Mr. Balrog then roared and in what appears to be an accident, set the pub ablaze.

Reportedly, the managerer's last words to his customers and staff before the establishment was completely incinerated were: "Fly, you fools!"

As of 3:30am, the FDNY was still battling the 18-alarm fire, which has now engulfed the "Hell's Kitchen" area. There has been extensive property damage throughout that section of the city, numerous lives lost.

Mr. Balrog is currently in critical condition after he was pulled from the rubble early this morning. Mr. Gandalf is still missing."
posted by zarq at 5:13 AM on July 16, 2010 [2 favorites]


And the prairies? Big, empty, and flat. In some ways, more impressive than mountains. Endlessly, desperately, awe-inspiring flat.

"You can tell me that your dog ran away, then tell me that it took 3 days."
posted by kmz at 5:47 AM on July 16, 2010


We grow up surrounded by things and places that are, simply, very old on a human scale.

We do have 12,000 years of culture here in the United States, it's just that 11,500 years of it is horribly neglected, unappreciated, and hopelessly mired in oppressive colonial politics.
posted by KirkJobSluder at 6:35 AM on July 16, 2010 [4 favorites]
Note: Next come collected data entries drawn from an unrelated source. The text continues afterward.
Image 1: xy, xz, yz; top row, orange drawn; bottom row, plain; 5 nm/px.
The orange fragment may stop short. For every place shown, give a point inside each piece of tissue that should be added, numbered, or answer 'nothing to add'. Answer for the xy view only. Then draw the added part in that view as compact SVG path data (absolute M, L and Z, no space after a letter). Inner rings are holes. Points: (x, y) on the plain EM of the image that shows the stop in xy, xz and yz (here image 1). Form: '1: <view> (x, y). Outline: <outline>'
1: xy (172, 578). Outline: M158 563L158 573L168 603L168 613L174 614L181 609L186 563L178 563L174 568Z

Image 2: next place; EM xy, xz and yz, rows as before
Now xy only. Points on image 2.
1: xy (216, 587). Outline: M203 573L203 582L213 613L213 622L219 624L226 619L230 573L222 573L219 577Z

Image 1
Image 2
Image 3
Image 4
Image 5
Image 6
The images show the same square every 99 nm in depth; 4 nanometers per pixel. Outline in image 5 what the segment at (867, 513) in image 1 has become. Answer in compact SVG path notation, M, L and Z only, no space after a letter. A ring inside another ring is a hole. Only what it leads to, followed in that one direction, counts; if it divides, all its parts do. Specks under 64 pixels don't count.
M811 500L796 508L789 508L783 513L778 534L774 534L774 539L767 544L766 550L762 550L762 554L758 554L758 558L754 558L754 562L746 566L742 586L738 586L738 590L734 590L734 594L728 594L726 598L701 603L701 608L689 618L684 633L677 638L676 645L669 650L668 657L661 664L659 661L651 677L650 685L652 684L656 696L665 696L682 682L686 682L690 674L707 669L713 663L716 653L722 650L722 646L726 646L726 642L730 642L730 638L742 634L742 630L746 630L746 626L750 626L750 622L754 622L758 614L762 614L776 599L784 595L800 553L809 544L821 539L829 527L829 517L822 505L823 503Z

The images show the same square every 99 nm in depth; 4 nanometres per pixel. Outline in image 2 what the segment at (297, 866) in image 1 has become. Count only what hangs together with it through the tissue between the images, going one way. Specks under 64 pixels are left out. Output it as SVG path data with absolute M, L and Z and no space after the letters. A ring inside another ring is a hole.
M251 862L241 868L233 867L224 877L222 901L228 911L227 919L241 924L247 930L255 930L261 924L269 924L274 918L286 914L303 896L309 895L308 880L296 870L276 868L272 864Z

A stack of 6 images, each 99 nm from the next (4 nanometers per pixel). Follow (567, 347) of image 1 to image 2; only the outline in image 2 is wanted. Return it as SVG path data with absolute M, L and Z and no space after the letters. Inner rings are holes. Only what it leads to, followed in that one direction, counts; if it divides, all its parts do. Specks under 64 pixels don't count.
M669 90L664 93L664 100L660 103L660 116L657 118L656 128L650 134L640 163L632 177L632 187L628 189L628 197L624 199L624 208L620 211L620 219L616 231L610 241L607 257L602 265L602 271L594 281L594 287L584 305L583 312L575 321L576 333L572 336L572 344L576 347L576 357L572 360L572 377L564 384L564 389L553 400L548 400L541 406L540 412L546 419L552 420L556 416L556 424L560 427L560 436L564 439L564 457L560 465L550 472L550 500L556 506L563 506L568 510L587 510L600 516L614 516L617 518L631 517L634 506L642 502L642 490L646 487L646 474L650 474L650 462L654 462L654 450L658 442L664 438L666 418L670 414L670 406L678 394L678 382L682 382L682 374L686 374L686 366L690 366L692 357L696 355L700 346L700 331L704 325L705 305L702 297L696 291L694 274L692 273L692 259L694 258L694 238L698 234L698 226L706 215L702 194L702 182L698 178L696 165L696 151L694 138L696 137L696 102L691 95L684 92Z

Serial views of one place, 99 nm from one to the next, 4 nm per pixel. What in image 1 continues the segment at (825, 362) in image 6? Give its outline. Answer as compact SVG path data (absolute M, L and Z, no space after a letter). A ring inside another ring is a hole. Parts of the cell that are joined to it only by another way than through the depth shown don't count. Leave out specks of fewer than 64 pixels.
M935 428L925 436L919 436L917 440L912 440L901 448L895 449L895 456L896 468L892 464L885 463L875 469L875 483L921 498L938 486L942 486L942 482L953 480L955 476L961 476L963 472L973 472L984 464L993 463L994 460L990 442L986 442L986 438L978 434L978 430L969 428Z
Sigh. I read zarq's comment and immediately tried to figure out the actual ages of Gandalf and the Balrog during the fight in Moria (year 3019 of the Third Age).

Both are Maiar, and as such have existed since the beginning of time, but the Balrogs assumed corporeal form at the beginning of the First Age, which would put its age at a bit over 7000 solar years plus 5000 Valian years (each lasting between 9.6 or 144 years -- Tolkien is inconsistent) before the appearance of the sun, so the Balrog would be somewhere between 12 and 727 thousand years old. Olórin did not take his form until T.A. ~1050-1100, when the wizards appeared, so Gandalf would have been just shy of 2000 years old.

</derail>

posted by nicepersonality at 7:11 AM on July 16, 2010 [1 favorite]


Just goes to show there's a little bit of ship in everything.
posted by kinnakeet at 8:15 AM on July 16, 2010


Nicepersonality: I have never heard it said that a Balrog was Maiar. I thought it was a creature of Melchor .

As for a drunk Balrog: The results would not be nice. Most likely you'd have almost anyone around commiting suicide. Shit, why did I have to think of such a thing?

Oh, wait. You said these were lawyer bars? Oh, that's better! Maybe the sun will shine again, afterall!
posted by Goofyy at 8:34 AM on July 16, 2010


...so the Balrog would be somewhere between 12 and 727 thousand years old.

Trust a reporter from the venerable New York Times to make sure that even the smallest detail in every article is accurate.

Olórin did not take his form until T.A. ~1050-1100, when the wizards appeared, so Gandalf would have been just shy of 2000 years old.

Friggin' reporters. You can't ever trust 'em to get anything right.


:D
posted by zarq at 8:39 AM on July 16, 2010


This seems to happen a lot in landfill. I recall a ship being found while excavating for the Big Dig in Boston, but for the life of me I can't find a link.